The basic idea was to train a supervised classifier to categorize each comment and therefore each post. This should work similar to a spam filter in an email application: Each email marked as ‘spam’ will train a classifier which can categorize emails on its own in good or bad (which actually means spam). I wanted to do the same but with comments instead of emails and with three instead of two categories.

Training

A classifier is only as good as its training data. In case of a spam filter the training data are emails marked as ‘spam’ by the user. This makes the training data very good and very individual to each user. In my case I decided to use Amazon product reviews.

Amazon Product Reviews

Amazon product reviews are a great way to retrieve training data. They are marked with stars in 5 categories, they are available in many languages and for many domains and you can crawl them very easily. The only thing you have to do is to sign up a free developer account on Amazon and get started with your favorite language (there are libraries for most common languages out there).

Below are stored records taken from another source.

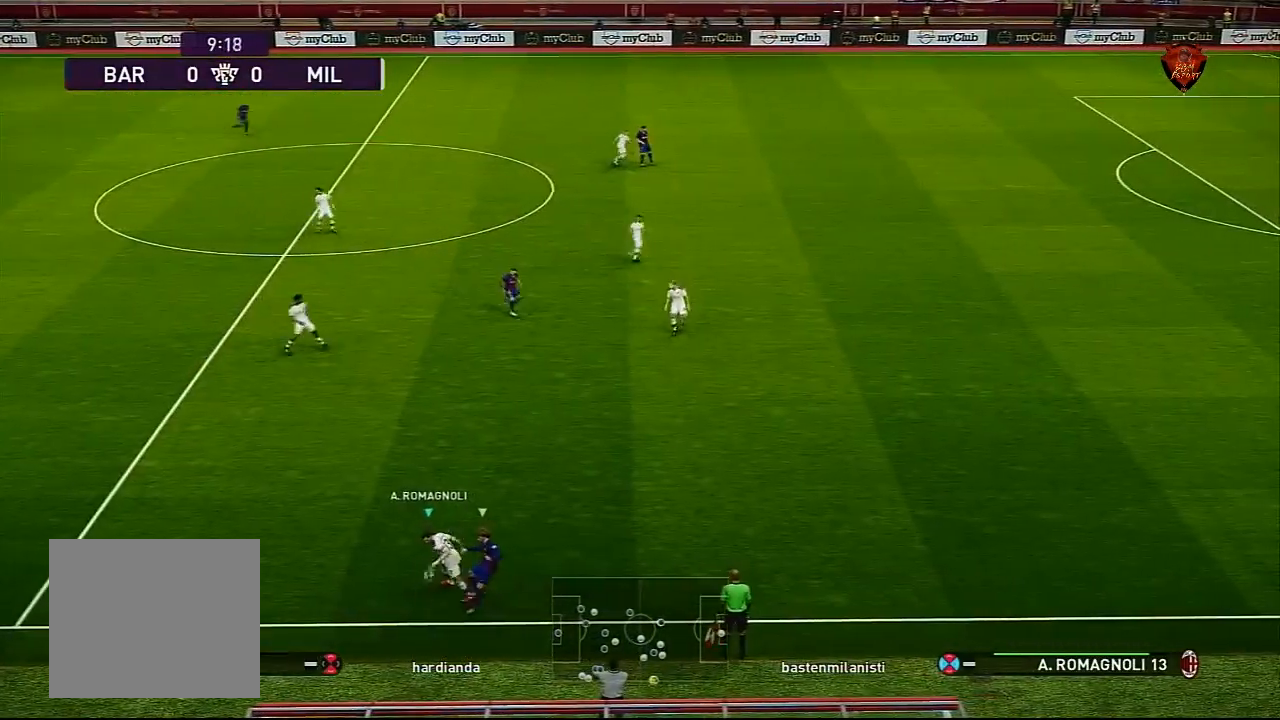
{"buttons": [], "left_stick": "center", "right_stick": "center", "events": [[234, "CROSS", "up"], [334, "left_stick", "center"]]}
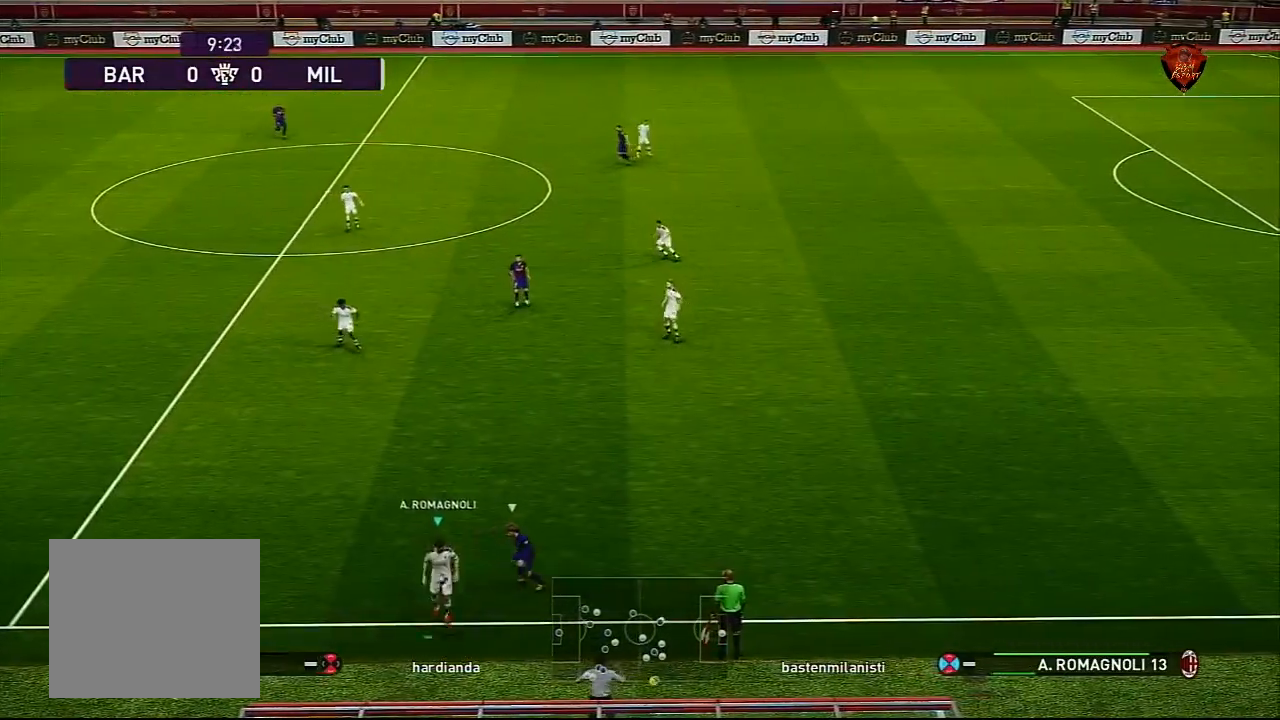
{"buttons": [], "left_stick": "center", "right_stick": "center", "events": []}
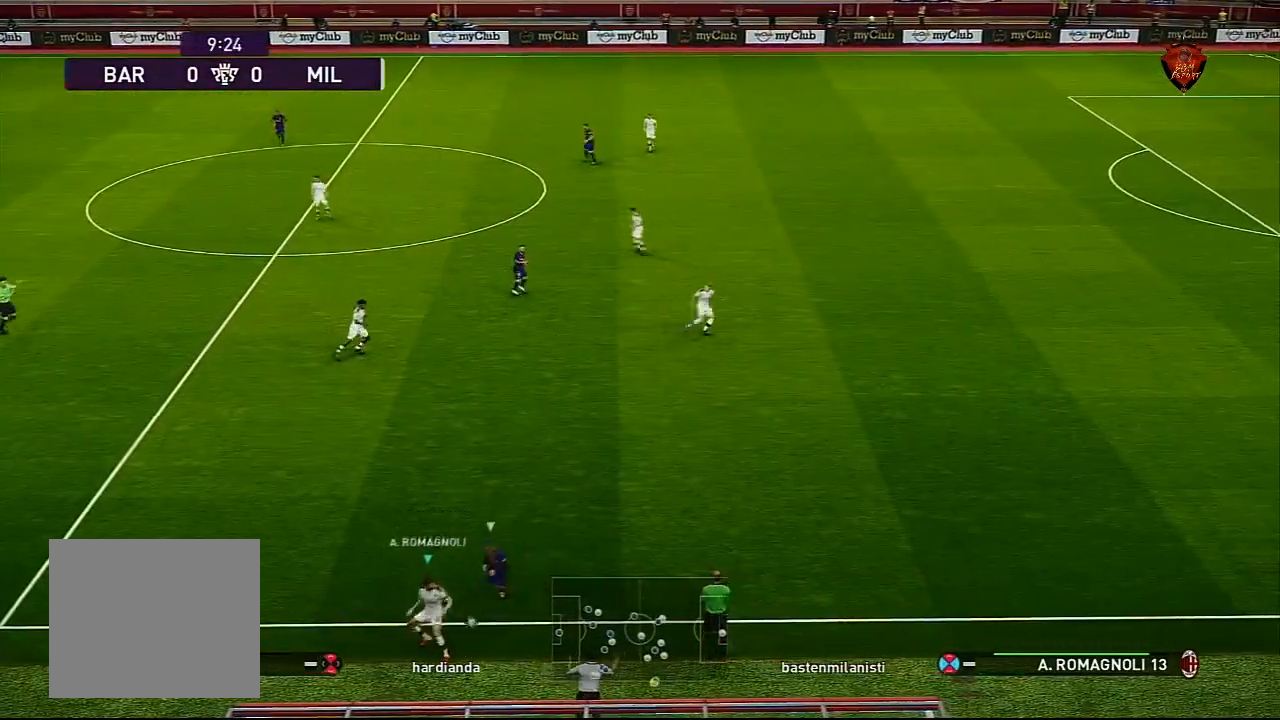
{"buttons": [], "left_stick": "center", "right_stick": "center", "events": []}
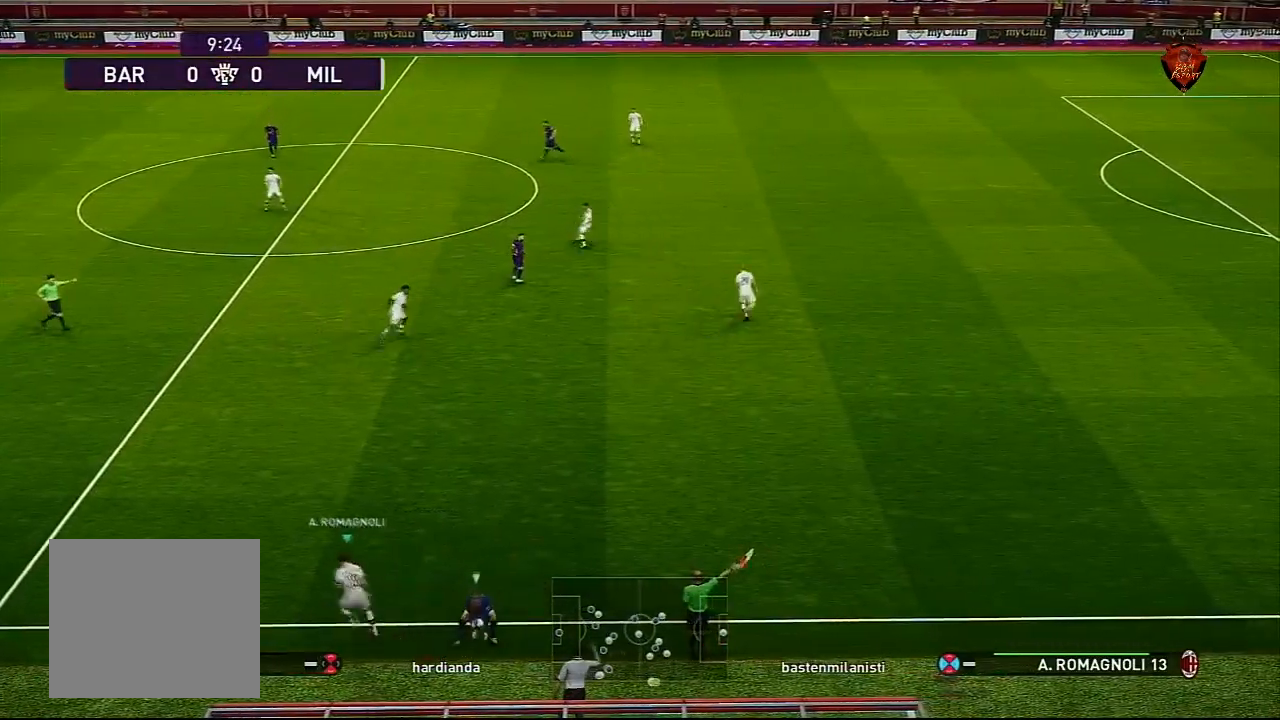
{"buttons": [], "left_stick": "right", "right_stick": "up-right", "events": [[100, "left_stick", "up-right"], [367, "left_stick", "right"], [433, "right_stick", "up-right"]]}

Once the classifier is trained, it can be saved to a file and used further on. It doesn’t need to be updated anymore. However, the performance of the application depends completely on the classifier. Therefore it should be trained and tested carefully.

Validation

I tested different classifiers and different pre-processing steps of the Amazon Reviews. Below you can see a comparison between a Bayes Classifier and a SVM. The SVM beats the Bayes Classifier by 10% or more. However, its performance also depends dramatically on the pre-processing of the raw reviews.

Type of classfier No pre-processing Bi-grams Only adjectives No stop words
Bayes Classifier 71% accuracy 65% accuracy 70% accuracy 72% accuracy
SVM 85% accuracy 86% accuracy 78% accuracy 84% accuracy

Problems with validation

All tests were made with a 10-fold cross-validation. The only problem with those tests is, that I trained and tested with reviews from Amazon, but my final data were comments on blog posts which is not the exact same domain. Since Hackernews and Reddit are both about computer science I used reviews from SSDs, Microsoft and Apple software or computer games to be as close as possible to my final domain. However, I can’t really validate my final results. This has two reasons:

  • I don’t have a huge number of tagged blog posts and comments to compare them with the results of the classifier.
  • Comments are very subjective. In many cases you can not decide for sure whether a comment is positive or negative. Some few comments are very clear and easy (I hate your article.), but a lot of comments are something in between (I love your website but I hate the color.). Even I as a human beeing can not decide if they are positive or negative and if I could decide it my friend would argue with me.

My final result

OpinionTrends is in its last steps since a couple of days. Next week will present it at the Media Night of my university (a fairy for student projects). You can read more about it here.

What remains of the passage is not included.